Many people assume Revenue Cycle “ends” once a patient receives a bill — but in reality, up to 40% of the remaining collectible revenue often sits in patient balances. That means the final phase of the Revenue Cycle, Patient AR, directly affects cash flow, days in AR, and overall financial health.
Why Patient AR Still Matters
Insurance Underpayment or Misrouting
Patients frequently get billed because payers processed claims incorrectly. Following up can uncover:
Wrong Coordination of Benefits
Misapplied Deductibles
Missing Medical Records
Underpaid Contracted Rates
Patient balances make up the fastest-growing AR bucket.
With high-deductible health plans, patients are responsible for more of the bill than ever — meaning more revenue is at risk without systematic follow-up.
Clean patient engagement improves collection yield.
Consistent outreach, easy payment options, and transparent communication raise collection rates and reduce aging.
KPIs That Drive Effective Patient AR Follow-Up
1. Patient Collection Rate
Measures how much of patient-responsible balances you actually collect.
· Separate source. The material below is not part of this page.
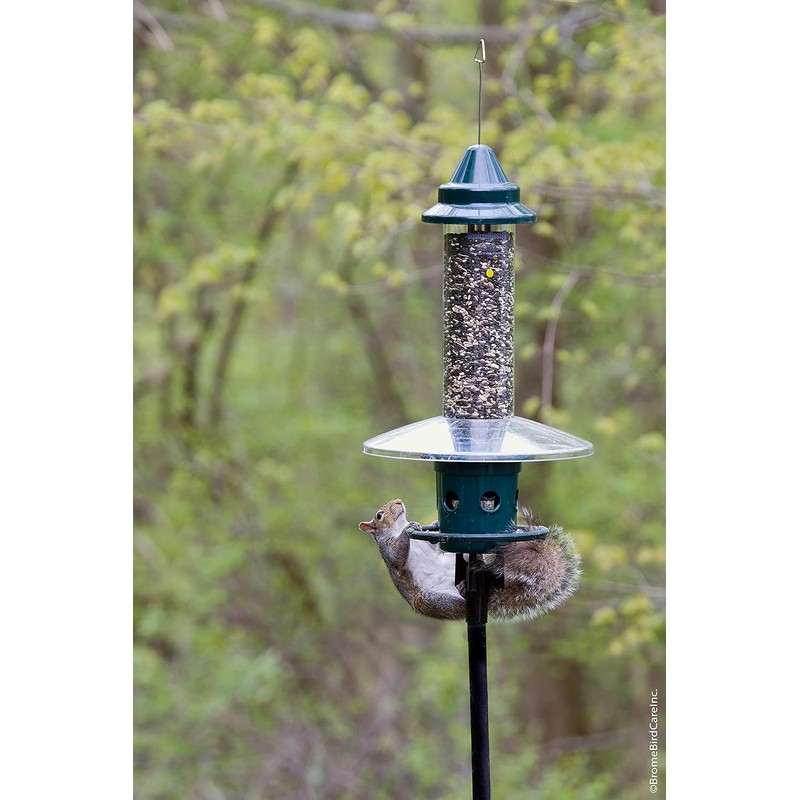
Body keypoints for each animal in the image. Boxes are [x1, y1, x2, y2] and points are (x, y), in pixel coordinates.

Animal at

Why it matters: Indicates effectiveness of statements, payment plans, digital tools, and follow-up processes.
2. Self-Pay Days in AR
Tracks how long patient balances sit unpaid.
Why it matters: Longer AR = lower likelihood of recovery.
3. Statement-to-Payment Conversion Time
Measures how quickly patients pay after receiving a statement.
Why it matters: Shorter cycles improve cash consistency and reduce staff workload.
4. Percentage of Patient Balances over 90 Days
Aging is the strongest predictor of collection loss.
Goal: Keep this bucket as small as possible through structured follow-up.
5. Payment Plan Penetration
Shows how many patients enroll in plans vs. ignoring statements.
Why it matters: Predictable cash flow and stronger recovery rates.
Bottom Line
Revenue Cycle doesn’t end when a statement goes out — that’s where the final opportunity to capture the remaining revenue begins. Practices that proactively manage patient AR consistently improve:
Cash Collected
Operational Efficiency
Patient Satisfaction
Financial Predictability
This final step can be the difference between capturing revenue or leaving it behind.